Modellflug kann auch fesselnd sein!
Wolfram Metzner
Wolfram Metzner
Wenn ich auf Modellflugplätzen zu Gast bin und im Gespräch auf das Thema Fesselflug komme oder mit meinen Modellen fliege, sehe ich oft erstaunte Gesichter. Die Älteren erinnern sich, dass es so etwas früher mal gegeben hat. Andere fragen aus Unkenntnis, ob ich nicht richtig Modellfliegen könne?
Was treibt einen Modellflieger im Zeitalter digitaler Technik, sein Modell an zwei oder mehr Stahlseile zu binden, den Flugraum damit auf eine Halbkugel zu begrenzen und trotzdem glücklich und zufrieden vom Fluggelände nach Hause zu fahren?

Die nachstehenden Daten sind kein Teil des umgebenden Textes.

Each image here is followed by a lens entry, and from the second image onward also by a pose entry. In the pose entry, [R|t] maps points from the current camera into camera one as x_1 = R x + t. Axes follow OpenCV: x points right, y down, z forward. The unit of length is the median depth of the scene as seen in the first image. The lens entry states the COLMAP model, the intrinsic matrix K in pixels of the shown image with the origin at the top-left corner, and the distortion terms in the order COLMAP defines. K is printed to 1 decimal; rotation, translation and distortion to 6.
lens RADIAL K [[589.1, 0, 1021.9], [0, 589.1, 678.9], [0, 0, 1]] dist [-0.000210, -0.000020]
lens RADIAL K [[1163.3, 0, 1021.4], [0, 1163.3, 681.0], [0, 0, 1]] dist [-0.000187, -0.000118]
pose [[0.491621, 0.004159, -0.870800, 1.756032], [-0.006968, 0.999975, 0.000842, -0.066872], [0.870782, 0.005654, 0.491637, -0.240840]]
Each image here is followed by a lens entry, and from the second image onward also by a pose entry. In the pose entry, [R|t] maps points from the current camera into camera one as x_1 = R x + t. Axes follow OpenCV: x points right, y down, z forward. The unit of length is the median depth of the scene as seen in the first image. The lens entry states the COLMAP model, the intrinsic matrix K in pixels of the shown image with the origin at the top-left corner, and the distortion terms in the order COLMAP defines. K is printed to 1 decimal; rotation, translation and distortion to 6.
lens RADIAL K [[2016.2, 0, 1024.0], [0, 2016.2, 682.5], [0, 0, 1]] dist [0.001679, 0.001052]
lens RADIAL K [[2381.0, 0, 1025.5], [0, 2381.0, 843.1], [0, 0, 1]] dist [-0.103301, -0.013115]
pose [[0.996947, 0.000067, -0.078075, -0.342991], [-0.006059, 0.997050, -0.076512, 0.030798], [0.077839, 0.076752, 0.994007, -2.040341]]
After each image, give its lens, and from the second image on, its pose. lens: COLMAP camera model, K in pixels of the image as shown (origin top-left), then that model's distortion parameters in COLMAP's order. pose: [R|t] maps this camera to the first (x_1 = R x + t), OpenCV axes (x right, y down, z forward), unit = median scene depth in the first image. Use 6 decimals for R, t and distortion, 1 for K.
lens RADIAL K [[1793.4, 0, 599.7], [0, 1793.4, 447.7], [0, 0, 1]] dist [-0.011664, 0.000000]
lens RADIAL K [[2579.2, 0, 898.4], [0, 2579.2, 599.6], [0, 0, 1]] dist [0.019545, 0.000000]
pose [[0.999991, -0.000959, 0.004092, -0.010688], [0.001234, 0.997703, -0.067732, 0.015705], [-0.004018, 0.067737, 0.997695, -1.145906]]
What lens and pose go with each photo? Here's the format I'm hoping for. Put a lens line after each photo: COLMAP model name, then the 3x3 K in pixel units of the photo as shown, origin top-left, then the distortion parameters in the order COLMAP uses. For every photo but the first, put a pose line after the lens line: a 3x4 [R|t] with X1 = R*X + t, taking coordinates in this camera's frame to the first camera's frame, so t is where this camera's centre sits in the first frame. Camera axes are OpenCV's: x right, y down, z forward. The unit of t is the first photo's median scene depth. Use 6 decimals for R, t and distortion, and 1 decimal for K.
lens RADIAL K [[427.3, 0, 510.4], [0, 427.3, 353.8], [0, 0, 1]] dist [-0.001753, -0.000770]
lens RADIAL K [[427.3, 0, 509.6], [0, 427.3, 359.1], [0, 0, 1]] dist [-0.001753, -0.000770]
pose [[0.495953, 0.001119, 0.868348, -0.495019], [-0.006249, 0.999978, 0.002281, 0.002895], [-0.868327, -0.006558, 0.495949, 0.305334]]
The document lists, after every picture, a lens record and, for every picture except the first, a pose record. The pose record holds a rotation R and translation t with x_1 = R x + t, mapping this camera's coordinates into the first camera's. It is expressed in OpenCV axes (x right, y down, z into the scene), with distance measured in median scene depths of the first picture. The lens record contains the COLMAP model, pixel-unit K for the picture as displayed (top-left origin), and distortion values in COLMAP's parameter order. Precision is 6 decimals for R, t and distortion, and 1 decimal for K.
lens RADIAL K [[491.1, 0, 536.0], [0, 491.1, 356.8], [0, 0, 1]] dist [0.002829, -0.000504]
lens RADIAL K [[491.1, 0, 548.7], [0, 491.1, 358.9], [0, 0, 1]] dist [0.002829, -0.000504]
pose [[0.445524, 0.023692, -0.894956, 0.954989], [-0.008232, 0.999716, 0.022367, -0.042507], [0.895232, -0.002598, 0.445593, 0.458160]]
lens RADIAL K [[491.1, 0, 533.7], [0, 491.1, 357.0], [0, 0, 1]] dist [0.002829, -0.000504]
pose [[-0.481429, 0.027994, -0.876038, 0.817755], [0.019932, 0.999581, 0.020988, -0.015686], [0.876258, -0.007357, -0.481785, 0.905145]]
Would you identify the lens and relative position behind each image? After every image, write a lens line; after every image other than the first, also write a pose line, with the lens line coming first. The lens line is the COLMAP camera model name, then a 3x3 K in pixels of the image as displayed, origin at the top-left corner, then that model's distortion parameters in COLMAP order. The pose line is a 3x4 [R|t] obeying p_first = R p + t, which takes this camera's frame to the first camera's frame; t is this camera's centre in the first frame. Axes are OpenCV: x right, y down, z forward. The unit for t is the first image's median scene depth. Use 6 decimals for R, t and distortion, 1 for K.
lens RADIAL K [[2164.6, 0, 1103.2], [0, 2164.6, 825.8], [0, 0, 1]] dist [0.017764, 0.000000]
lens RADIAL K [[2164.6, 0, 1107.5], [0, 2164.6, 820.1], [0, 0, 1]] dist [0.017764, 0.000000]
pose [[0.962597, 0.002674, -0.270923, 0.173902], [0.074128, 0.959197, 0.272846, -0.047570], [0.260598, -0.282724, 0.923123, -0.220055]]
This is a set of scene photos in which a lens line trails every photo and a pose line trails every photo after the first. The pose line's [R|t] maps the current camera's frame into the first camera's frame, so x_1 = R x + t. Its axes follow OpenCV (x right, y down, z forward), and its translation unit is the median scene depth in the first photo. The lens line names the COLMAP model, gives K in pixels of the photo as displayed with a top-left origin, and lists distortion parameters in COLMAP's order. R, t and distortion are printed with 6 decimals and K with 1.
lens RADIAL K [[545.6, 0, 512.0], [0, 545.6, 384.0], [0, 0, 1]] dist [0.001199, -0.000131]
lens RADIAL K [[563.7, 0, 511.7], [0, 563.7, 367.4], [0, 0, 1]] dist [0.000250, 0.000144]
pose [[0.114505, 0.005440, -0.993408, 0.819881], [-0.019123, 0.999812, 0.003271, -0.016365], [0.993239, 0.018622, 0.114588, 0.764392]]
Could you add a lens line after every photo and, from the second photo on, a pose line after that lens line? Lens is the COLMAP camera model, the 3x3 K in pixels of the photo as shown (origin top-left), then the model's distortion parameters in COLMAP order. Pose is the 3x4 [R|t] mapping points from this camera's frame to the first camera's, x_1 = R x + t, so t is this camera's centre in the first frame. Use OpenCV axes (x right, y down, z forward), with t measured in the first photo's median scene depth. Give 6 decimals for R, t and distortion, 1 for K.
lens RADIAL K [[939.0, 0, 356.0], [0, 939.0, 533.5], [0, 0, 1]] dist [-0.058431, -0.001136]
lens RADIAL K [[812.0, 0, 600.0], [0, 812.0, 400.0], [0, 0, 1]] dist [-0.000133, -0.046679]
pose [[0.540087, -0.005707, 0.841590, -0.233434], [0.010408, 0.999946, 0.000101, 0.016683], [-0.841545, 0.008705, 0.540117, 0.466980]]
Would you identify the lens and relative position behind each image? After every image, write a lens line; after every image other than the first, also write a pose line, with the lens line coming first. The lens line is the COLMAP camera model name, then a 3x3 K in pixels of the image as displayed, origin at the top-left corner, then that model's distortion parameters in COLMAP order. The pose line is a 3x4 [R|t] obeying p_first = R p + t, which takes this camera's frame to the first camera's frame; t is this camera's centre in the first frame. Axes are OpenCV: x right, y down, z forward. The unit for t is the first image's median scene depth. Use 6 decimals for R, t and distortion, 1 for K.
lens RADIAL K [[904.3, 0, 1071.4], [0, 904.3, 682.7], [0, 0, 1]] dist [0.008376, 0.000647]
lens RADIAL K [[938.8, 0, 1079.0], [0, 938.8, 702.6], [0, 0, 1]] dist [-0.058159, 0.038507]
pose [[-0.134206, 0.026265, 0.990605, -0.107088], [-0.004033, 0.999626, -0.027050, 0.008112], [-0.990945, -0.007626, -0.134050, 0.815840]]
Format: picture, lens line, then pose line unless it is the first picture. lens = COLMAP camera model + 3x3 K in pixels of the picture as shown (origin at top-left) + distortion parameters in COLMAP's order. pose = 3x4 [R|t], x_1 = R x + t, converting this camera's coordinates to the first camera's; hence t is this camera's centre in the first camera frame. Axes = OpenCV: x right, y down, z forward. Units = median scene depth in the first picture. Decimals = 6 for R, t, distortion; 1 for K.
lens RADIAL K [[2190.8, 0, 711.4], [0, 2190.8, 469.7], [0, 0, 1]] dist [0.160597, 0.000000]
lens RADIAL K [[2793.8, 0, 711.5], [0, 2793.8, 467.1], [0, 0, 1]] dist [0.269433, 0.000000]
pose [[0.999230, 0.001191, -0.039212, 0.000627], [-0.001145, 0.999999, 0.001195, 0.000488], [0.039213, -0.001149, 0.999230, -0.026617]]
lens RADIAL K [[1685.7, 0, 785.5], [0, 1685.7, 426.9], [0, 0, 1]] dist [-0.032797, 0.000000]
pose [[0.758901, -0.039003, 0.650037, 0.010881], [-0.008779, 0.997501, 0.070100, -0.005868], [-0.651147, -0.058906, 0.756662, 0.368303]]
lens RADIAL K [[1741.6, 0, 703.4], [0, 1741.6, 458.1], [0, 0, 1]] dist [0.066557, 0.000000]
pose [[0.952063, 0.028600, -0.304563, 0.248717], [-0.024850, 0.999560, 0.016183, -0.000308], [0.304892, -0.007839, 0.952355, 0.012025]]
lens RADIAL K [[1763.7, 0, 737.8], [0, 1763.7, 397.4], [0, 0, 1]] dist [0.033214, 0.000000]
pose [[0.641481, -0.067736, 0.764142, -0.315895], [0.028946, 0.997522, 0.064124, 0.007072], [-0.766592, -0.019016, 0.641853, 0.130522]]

Fesselnd für mich ist die unmittelbare Verbindung zum Modell. Beim Steuern spürst du die durch Fluggeschwindigkeit und Modellmasse hervorgerufenen Kräfte.
Im Gegensatz zum RC-Flug wird der Flug des Modells auch durch die Körperhaltung des Piloten beeinflusst. Claus Maikis, einer der bekanntesten Fesselkunstflieger, hat das so beschrieben: „Das Modell fliegt dahin, wohin der Arm des Piloten zeigt.“ Beobachtet man unsere Spitzenpiloten beim Kunstflug kann man Ähnlichkeiten zu Yoga oder Turnübungen finden.
Beim Team-Race kommen die drei Piloten schon mal ins Schwitzen, wenn 100 Runden in etwa vier Minuten geflogen werden.
In weniger als 10 Sekunden müssen Speedpiloten 10 mal um die Gabel flitzen.
Wenn sich junge oder jung gebliebene Fesselflieger bei Weltcup-Fuchsjagdwettbewerben bemühen, dem Gegner den am Modell angebrachten Fuchsschwanz Stück für Stück abzujagen, bleiben Rangeleien der Piloten am Boden nicht aus.
Dabei wird es auch für Zuschauer fesselnd, wenn sie mit ihren Favoriten mitfiebern. Für Modelle und Piloten wird es mitunter auch im wahrsten Sinne des Wortes „fesselnd“.
Es gibt noch viele Faktoren, die dafür sprechen, Fesselflug zu betreiben.
Für mich ist besonders die geringe Größe des erforderlichen Fluggeländes wichtig. Maximal 60 x 60 m sind ausreichend und eine Überschreitung einer begrenzten Flughöhe ist auch nicht möglich. Beim Kunstflug ist die Gipfelhöhe, je nach Körpergröße des Piloten, für wenige Sekunden bei etwa 25 m erreicht.
Wenn der Eigentümer des Geländes nichts dagegen hat, kannst du mit Elektroantrieb überall fliegen. Das geht auf fast jedem Schulsportplatz und wenn die Schule eine Sporthalle hat, ist man sogar vom Wetter unabhängig. Die kurzen Wege zum Modellfluggelände sind besonders für die Kinder- und Jugendarbeit interessant. Die meisten meiner ehemaligen Schüler haben früher oder später zum RC-Flug gefunden. Schaut man sich die Entwicklung der Modellgröße an, dann stellt man fest, dass die Abmessungen der Fesselflugmodelle mit wenigen Ausnahmen so ausfallen, dass sie flugfertig in einem mittleren PKW zum Fluggelände transportiert werden können. Ein Zusammenbauen entfällt, es bleibt also mehr wertvolle Zeit zum Fliegen.
Zum Schluss noch die Scale-Enthusiasten.
Nicht selten, bevor der erste Flug gestartet wird, sind sie vom Anblick eines bestimmten Flugzeugtyps gefesselt. Dann wird gezeichnet und gebaut bis das Modell endlich flugfertig auf dem Arbeitstisch steht. Dabei sind sie immer bestrebt, das Modell so gut wie nur möglich dem Original nachzuempfinden.
Sie fesseln auch die Zuschauer beim Betrachten der Modelle, wenn immer mehr Details entdeckt werden. Das ist bei RC-Modellen ähnlich. Nur sind die Details beim Fesselflugmodell wesentlich filigraner.
Was spricht dagegen, sich einmal von der ältesten Art und Weise ein Flugmodell zu steuern, fesseln zu lassen.
„Ja aber...“ werden einige einwenden und genau so viele Argumente gegen das Fesseln von Modellen finden.
Aber nur wer eine Sache wirklich mal ausprobiert hat, kann sich ein fundiertes Urteil bilden.